VA: Foundland
flau

The fourth release in flau's compilation series, Foundland is a collection of live recordings by new and established artists that was recorded at the Vacant venue located in Harajuku, Tokyo. Being a live recording, the material possesses a somewhat loose, intimate, and spontaneous feel compared to the typical in-studio recording; that it does so might be in part accounted for by the fact that the Foundland event is set in a warm and natural setting surrounded by trees.

The first thing one notices about the twelve-song, forty-eight-minute collection is the large number of pieces (some sung in English and some in Japanese) featuring female vocalists (mainly Japanese) and stripped-down arrangements, with often an acoustic guitar the single instrument included. Some songs benefit from the inclusion of an extra sound, such as glockenspiel (PoPoyans' “Otoshimono”), steel pans (Rachael Dadd's “Join In”), electric guitar (Kazuho Oogiya's “On The Line”), harmonica (AOKI, hayato's “breath ~ Home! Sweet Home!”), and woodwinds (How To Count Planets' “Boys & Girls”).

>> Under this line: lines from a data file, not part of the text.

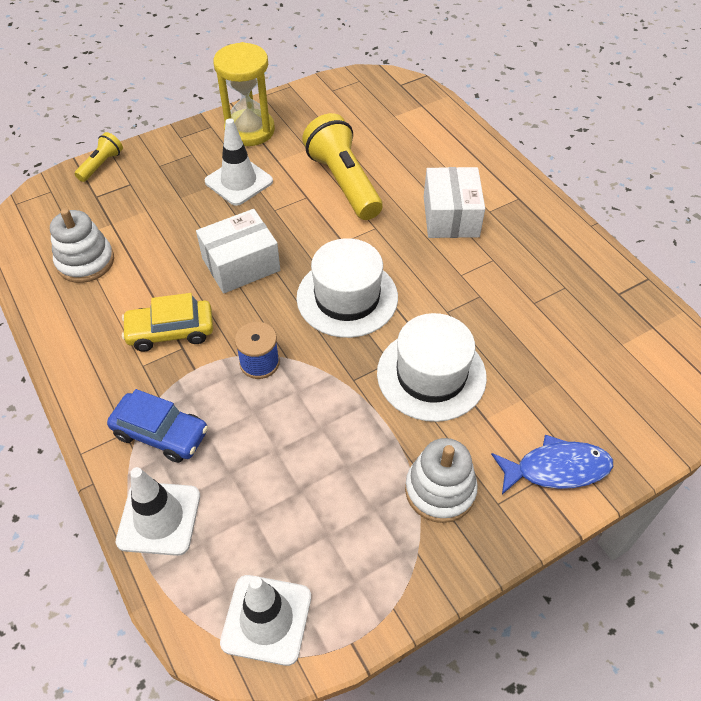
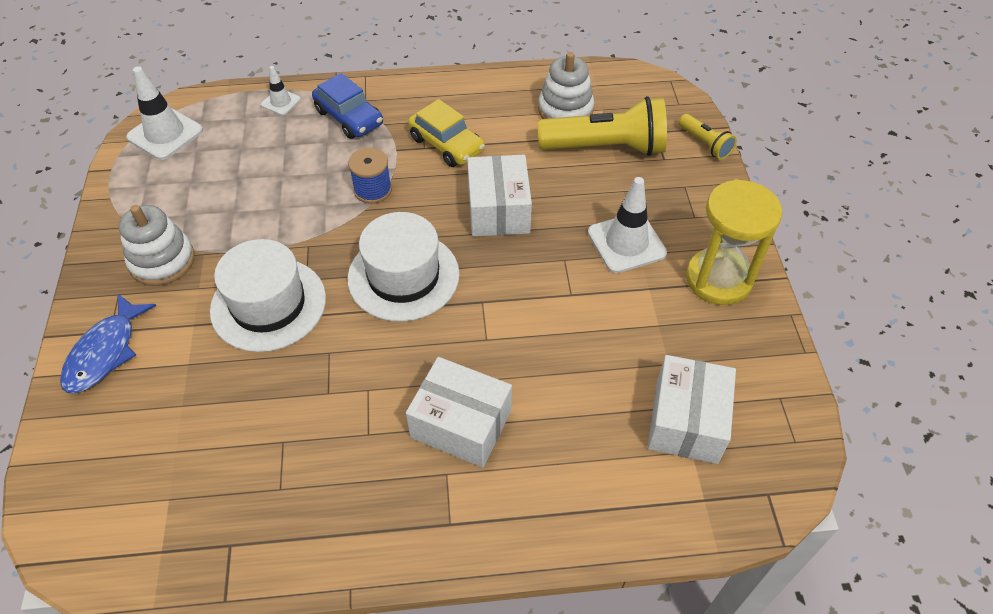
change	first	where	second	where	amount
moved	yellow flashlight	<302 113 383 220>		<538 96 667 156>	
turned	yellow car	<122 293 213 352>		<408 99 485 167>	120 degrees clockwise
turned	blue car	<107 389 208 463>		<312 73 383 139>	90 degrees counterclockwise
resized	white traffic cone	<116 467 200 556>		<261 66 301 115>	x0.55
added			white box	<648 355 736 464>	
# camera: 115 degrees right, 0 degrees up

Admittedly there is a potential danger in having so many songs characterized by fragility, but Foundland avoids sameness when a number of them depart from the balladic tone set by Rima Kato's delicate “Open Mind” and Predawn's lovely “Sheep & Tear”: YOK energizes the project with her high-spirited “Make the Circle”; PoPoyans does much the same with radiant vocalizing and acoustic guitar picking during the child-like charmer “Otoshimono”; and Rachael Dadd contributes one of the set's most insistent and aggressive pieces in “Join In.”

All such details aside, it hardly surprises that arguably the album's most beautiful piece comes from the Kitchen. label act ASPIDISTRAFLY, whose “Language of Flowers” offers four-minutes of dream-like enchantment when a gentle female voice coos against a dense backdrop of hazy strings and crashing waves, and while it's comparatively less ornate in its arrangement, MayMay's affecting “The Fall” proves just as haunting.